Fraternities will be able to hold rush this fall, as a result of a decision made by administration after reviewing a proposal submitted by the Fraternity Presidents’ Council. This year, however, will be the last year of fall rush.

“We accepted the majority of their proposal,” Dean of Students Jody Asbury said. “There’s some ambivalence about doing this.”

In the proposal, the FPC suggested that fraternities provide more educational programming to its members. “We saw that there was a recognition that they needed to do something different,” Associate Dean of Students in charge of discipline Matt Burns said. “They need to expand on their candidate education program [as part of the decision].”

As part of allowing rush this fall, administrators have asked fraternities to hold at least four educational programs throughout the pledge process.

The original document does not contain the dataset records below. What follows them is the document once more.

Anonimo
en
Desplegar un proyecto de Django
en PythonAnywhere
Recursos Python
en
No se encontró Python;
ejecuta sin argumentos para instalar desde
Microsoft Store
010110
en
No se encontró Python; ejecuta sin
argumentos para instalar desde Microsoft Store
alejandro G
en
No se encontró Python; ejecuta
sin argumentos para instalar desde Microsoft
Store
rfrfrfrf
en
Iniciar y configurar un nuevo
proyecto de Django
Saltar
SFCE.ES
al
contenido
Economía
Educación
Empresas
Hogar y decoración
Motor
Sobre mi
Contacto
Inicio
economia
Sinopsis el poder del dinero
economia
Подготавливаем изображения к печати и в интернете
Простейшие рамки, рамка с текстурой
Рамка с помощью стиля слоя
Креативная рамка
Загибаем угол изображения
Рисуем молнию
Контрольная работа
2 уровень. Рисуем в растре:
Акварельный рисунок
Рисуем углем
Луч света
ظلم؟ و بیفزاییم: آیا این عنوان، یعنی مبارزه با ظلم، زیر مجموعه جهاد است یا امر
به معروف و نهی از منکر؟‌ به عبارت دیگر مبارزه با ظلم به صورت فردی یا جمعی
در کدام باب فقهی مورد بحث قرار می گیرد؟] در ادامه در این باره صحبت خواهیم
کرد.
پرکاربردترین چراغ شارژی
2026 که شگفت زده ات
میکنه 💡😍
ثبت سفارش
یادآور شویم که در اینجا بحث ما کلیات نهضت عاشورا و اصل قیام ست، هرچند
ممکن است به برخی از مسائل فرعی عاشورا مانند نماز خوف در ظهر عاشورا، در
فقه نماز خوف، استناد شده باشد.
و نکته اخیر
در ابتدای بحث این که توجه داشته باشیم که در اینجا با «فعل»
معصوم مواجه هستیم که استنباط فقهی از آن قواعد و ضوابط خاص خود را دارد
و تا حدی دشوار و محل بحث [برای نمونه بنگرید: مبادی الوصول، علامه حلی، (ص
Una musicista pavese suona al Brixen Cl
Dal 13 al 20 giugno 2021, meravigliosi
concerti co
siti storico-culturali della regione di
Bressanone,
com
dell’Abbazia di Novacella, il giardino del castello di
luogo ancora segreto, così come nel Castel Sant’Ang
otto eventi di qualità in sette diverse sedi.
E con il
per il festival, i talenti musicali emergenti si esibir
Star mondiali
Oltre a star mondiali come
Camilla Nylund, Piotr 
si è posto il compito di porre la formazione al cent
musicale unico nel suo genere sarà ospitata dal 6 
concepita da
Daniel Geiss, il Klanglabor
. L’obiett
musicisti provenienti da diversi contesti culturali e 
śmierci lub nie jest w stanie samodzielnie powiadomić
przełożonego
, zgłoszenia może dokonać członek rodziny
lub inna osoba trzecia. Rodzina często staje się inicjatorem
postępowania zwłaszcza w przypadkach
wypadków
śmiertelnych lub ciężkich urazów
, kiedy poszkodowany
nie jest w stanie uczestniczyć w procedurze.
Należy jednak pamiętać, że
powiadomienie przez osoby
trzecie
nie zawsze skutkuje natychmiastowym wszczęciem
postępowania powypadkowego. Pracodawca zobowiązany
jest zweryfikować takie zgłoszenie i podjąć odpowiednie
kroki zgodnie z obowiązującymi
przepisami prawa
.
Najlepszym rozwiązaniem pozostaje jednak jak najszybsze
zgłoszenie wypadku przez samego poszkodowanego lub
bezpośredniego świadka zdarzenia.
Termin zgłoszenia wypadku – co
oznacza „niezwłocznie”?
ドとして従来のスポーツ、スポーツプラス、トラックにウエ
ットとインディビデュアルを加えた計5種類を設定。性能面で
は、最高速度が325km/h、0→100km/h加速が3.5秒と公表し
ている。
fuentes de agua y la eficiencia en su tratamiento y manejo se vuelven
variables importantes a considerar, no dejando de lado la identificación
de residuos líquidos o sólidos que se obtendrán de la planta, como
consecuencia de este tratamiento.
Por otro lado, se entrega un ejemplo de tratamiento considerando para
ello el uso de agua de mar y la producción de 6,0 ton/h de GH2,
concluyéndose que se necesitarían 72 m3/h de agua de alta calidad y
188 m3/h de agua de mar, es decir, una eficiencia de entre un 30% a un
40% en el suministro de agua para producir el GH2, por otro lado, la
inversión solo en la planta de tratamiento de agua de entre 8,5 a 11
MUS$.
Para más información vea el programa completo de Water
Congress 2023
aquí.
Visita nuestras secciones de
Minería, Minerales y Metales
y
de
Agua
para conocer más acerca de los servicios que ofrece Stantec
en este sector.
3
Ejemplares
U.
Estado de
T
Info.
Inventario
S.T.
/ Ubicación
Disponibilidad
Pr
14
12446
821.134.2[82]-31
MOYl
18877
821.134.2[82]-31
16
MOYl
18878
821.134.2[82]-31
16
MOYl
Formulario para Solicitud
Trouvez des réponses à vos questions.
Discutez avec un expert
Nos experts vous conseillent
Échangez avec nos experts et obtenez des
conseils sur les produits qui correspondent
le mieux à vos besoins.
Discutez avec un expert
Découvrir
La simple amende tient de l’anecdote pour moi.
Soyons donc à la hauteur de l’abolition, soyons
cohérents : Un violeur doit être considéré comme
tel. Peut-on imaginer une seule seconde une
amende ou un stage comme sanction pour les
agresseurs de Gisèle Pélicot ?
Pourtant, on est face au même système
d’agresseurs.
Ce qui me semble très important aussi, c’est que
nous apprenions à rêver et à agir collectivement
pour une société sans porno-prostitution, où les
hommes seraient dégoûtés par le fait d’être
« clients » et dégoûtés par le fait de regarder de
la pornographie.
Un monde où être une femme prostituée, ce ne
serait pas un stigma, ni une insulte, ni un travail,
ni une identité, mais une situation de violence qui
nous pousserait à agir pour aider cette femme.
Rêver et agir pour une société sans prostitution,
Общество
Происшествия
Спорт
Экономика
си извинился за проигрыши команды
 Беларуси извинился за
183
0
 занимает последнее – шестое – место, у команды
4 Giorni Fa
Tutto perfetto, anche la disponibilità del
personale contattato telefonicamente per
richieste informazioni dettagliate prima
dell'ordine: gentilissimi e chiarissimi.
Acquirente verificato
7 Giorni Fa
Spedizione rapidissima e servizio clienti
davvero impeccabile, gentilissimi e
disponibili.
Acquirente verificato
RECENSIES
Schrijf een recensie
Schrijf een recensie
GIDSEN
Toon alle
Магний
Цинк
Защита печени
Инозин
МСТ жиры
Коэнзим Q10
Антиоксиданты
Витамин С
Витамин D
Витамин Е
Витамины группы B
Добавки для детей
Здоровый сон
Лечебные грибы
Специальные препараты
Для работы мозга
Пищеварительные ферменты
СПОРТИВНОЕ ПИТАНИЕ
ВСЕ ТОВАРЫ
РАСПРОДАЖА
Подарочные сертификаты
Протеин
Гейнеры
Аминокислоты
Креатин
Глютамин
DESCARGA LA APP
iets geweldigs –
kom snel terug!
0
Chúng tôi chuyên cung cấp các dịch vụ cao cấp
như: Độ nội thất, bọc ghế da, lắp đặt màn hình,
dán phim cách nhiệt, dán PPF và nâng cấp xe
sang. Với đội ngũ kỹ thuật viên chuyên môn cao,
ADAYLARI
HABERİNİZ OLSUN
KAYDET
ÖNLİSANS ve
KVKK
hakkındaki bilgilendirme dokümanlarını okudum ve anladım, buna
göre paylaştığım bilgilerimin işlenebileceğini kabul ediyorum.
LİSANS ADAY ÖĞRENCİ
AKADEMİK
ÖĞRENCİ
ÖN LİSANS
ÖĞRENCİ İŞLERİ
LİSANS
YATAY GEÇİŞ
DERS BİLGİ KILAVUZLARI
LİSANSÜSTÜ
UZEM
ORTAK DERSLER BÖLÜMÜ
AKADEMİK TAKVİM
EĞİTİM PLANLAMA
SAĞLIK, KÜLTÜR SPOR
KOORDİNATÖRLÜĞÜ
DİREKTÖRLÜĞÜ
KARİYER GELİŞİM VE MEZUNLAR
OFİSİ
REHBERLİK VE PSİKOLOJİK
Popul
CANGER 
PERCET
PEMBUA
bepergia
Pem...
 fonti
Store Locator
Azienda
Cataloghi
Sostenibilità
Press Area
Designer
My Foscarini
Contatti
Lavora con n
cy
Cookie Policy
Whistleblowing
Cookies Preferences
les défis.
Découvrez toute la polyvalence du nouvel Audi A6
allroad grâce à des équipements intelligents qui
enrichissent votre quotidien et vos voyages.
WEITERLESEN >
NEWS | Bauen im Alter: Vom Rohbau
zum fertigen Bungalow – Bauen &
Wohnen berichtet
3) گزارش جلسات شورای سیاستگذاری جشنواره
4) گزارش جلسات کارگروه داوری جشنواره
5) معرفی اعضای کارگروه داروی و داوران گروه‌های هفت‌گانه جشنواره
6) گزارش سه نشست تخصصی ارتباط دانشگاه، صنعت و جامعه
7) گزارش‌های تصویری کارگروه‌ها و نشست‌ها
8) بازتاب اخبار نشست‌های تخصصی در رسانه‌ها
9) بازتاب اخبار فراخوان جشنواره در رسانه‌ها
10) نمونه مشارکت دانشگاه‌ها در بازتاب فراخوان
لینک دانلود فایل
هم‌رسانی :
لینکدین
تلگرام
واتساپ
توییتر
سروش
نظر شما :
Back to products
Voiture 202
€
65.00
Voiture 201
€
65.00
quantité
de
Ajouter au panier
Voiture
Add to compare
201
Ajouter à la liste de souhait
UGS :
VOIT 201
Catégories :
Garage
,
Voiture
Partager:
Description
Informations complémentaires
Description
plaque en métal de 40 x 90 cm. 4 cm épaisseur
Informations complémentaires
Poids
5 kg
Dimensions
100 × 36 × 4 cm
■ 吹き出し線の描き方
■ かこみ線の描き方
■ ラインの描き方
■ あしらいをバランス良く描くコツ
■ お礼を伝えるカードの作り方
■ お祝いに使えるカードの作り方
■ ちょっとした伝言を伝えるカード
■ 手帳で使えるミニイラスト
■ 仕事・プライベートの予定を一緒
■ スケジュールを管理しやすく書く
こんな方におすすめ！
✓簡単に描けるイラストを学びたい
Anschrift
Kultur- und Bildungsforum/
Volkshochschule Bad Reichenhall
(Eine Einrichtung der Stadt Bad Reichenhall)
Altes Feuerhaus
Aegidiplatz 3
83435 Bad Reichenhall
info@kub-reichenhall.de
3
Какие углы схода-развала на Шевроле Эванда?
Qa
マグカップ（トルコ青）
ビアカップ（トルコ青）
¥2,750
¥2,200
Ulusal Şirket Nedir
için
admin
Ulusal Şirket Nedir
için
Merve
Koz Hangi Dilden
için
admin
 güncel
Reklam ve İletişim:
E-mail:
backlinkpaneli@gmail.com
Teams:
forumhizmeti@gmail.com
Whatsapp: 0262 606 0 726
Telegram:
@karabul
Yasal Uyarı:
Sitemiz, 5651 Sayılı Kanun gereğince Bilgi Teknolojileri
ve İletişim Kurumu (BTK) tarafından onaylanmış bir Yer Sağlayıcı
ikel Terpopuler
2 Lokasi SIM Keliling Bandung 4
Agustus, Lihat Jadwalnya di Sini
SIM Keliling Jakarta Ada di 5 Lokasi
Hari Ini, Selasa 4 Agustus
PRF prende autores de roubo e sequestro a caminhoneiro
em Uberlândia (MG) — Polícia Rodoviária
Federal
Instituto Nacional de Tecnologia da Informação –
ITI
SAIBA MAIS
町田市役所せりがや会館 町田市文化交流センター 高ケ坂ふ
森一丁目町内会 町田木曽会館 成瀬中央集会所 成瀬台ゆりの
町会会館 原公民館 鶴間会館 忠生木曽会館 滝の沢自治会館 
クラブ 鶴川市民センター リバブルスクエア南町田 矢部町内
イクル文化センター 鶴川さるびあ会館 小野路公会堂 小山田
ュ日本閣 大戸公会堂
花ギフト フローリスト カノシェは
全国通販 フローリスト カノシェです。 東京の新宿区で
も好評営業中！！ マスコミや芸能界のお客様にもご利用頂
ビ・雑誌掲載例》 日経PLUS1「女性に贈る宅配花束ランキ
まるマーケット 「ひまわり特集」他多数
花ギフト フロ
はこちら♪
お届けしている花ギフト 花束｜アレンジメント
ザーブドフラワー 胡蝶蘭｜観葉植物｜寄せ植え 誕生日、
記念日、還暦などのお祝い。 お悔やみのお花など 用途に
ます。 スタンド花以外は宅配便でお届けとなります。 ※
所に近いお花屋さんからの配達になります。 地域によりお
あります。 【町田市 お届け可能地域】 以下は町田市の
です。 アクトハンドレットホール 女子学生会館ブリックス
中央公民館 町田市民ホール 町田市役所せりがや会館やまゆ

Each program will have a different educational theme – hazing, alcohol, contributions to the College’s educational program and ethics, according to Burns.

“That’s their responsibility to carry that out,” he said.

In addition, pledges will have to attend a program that the College puts on. “That program will focus on hazing,” Burns said.

All members of a fraternity will also be required to sign a letter of acknowledgment stating the hazing policy.

If there’s an allegation of hazing, the fraternity will be immediately placed on summary disaffiliation pending the results of a hearing, according to Burns.

These changes are designed to encourage the Greek community to take a more active role in preventing hazing.

“They have to start acting as a community,” Asbury said.

“The whole system is responsible for itself,” Dean of The College William Green said. “This really comes from their own plan.”

“They gave us reasons to reconsider,” Green said. “We picked up on their suggestions.”

Greek groups on campus appear pleased with the decision concerning fall rush.

“Part of the proposal we put in was that we recognized that there were problems,” Chairman of the Greek Review Board and junior Dustin Sherer said.

“It’s time to say we’re either a [Greek community] or not,” he added.

“Overall I was pretty pleased by the decision,” Chairman of the FPC and junior Matt Gabler said.

A trustee-level committee is currently being formed to evaluate Greek life at UR. The final recommendations will be released in Janurary, according to Burns.